11Empruntant au vocabulaire technique de l’électricité, Robert Scholnick a distingué deux modes d’approche de la science par la littérature : d’une part la résistance (les écrivains qui portent un regard critique sur le pouvoir de la science) et d’autre part la conduction (lorsque les auteurs expriment leurs idées en empruntant à la science des images et des concepts) (Scholnick, p. 3). Les choses ne sont pourtant pas toujours aussi tranchées. Si Melville raille les prétentions qu’a la science d’apporter une connaissance globale du monde, il fait usage dans ses romans de métaphores scientifiques qui lui permettent de penser le rapport de l’homme au monde, mais aussi ses propres pratiques d’écriture. Charles Brockden Brown, quant à lui, a recours à des arguments scientifiques (notamment par le biais de notes) pour expliquer certains phénomènes qu’il décrit dans ses romans, pour finalement interroger les limites souvent floues entre le sujet sain et l’aliéné (Amfreville, 1997, p. 22 et 25).
12Les différentes études publiées dans ce volume cherchent précisément à suggérer la multiplicité des usages du discours scientifique dans l’imaginaire américain du xixe siècle : la science se trouve ainsi tour à tour, ou simultanément, interrogée, critiquée, légitimée, poétisée, métaphorisée ou subvertie.
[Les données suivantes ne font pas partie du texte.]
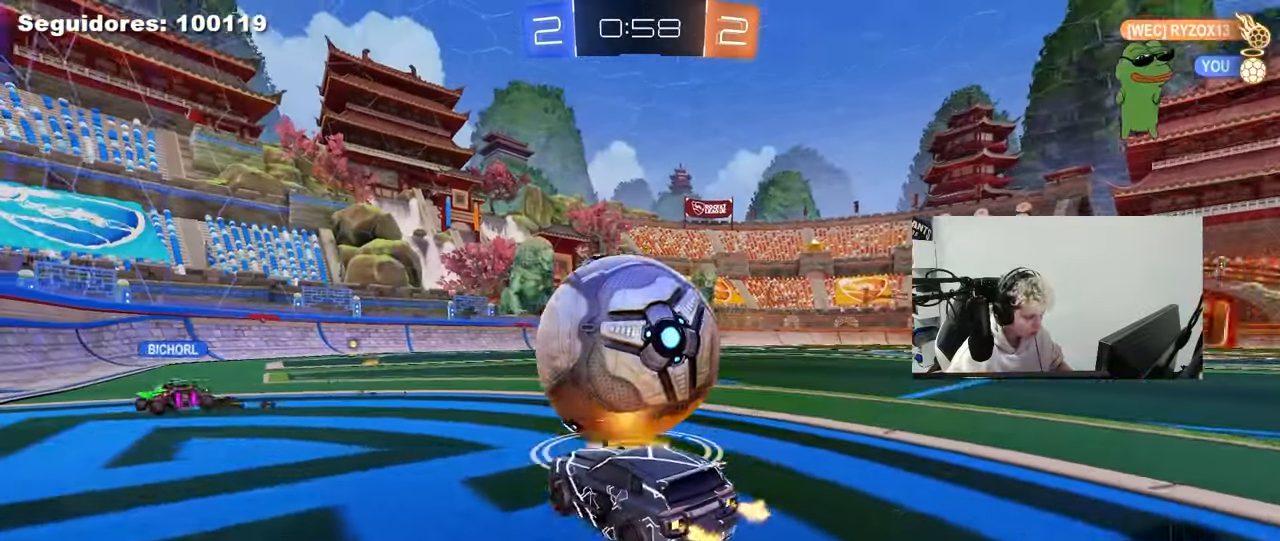
{"keys": ["a", "s", "shift", "w"], "mouse": ["left", "right"], "mouse_move": "still", "events": [[33, "mouse_left", "down"], [217, "d", "down"], [350, "d", "up"], [350, "mouse_right", "down"], [400, "a", "down"], [400, "shift", "down"], [450, "mouse_right", "up"], [500, "mouse_right", "down"], [500, "s", "down"]]}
Dans tous les cas, la littérature ne se contente pas de refléter le contexte ou la pensée scientifique de l’époque. Si les attitudes face à la science des différents écrivains envisagés ici sont particulièrement diverses, tous s’interrogent sur les modalités selon lesquelles la littérature cherche à comprendre le monde et à inscrire l’expérience humaine dans celui-ci. Les travaux de ce volume soulignent ainsi à leur manière le pouvoir de la littérature de transformer l’objet qu’elle explore en interrogeant la validité du discours scientifique et ses méthodes, mais aussi en faisant de la science et de la technologie des objets poétiques. Pour garder une métaphore optique, la littérature est ici envisagée non comme un miroir, mais comme un prisme. Elle fait siens un discours et des objets qu’elle questionne, qu’elle récupère et qu’elle détourne.
13Plusieurs ouvrages britanniques et américains se sont déjà intéressés aux liens entre science et littérature aux États-Unis. Des études ont été consacrées au discours porté par certains écrivains du xixe siècle sur la science et ses mutations (Martin, Scholnick). D’autres ont analysé les modalités de représentation de la science et du scientifique dans les textes littéraires de l’époque (Browner). Certaines contributions de l’ouvrage dirigé par Scholnick ont également exploré l’utilisation du discours scientifique par des auteurs américains, et Sam Halliday a montré comment l’électricité et les technologies qui en découlent permettent à certains auteurs de penser le « non-électrique », mais ces travaux, qui s’inscrivent le plus souvent dans le champ des études culturelles, s’intéressent peu – à l’exception des contributions de William J. Scheick et Catherine Rainwater publiées dans l’ouvrage de Scholnick – aux questions d’écriture, d’intertextualité et de création littéraire.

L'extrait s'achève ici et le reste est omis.